■ Your instructions
From the data below, return all lines holding the string "should".

■ Records provided
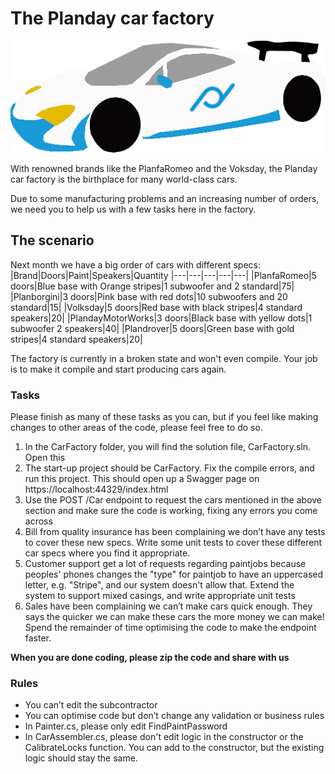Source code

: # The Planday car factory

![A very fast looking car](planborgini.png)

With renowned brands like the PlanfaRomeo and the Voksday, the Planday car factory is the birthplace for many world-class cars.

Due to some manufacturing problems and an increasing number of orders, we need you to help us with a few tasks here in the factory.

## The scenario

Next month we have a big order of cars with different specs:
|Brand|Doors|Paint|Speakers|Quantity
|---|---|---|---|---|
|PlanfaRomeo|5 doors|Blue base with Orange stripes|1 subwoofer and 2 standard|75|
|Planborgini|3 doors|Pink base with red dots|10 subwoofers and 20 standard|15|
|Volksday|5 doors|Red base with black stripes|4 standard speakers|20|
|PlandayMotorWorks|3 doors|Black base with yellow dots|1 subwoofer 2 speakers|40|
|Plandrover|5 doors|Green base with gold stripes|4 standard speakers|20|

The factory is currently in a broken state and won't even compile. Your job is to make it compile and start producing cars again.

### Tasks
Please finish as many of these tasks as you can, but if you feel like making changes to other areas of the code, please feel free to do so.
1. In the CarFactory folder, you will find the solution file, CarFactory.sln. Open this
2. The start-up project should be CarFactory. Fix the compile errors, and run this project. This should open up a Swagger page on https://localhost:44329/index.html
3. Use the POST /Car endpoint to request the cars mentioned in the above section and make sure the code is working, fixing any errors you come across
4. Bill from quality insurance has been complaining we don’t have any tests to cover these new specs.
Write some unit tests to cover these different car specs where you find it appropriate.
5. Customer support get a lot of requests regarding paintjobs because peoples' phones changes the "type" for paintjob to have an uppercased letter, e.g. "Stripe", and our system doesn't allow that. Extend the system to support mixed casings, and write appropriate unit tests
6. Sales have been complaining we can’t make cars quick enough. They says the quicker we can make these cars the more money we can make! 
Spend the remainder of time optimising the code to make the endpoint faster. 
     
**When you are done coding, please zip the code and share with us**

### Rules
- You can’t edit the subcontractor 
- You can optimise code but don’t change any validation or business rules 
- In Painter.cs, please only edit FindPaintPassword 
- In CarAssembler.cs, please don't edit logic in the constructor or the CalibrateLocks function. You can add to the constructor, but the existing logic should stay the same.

■ Output for this task
2. The start-up project should be CarFactory. Fix the compile errors, and run this project. This should open up a Swagger page on https://localhost:44329/index.html
- In CarAssembler.cs, please don't edit logic in the constructor or the CalibrateLocks function. You can add to the constructor, but the existing logic should stay the same.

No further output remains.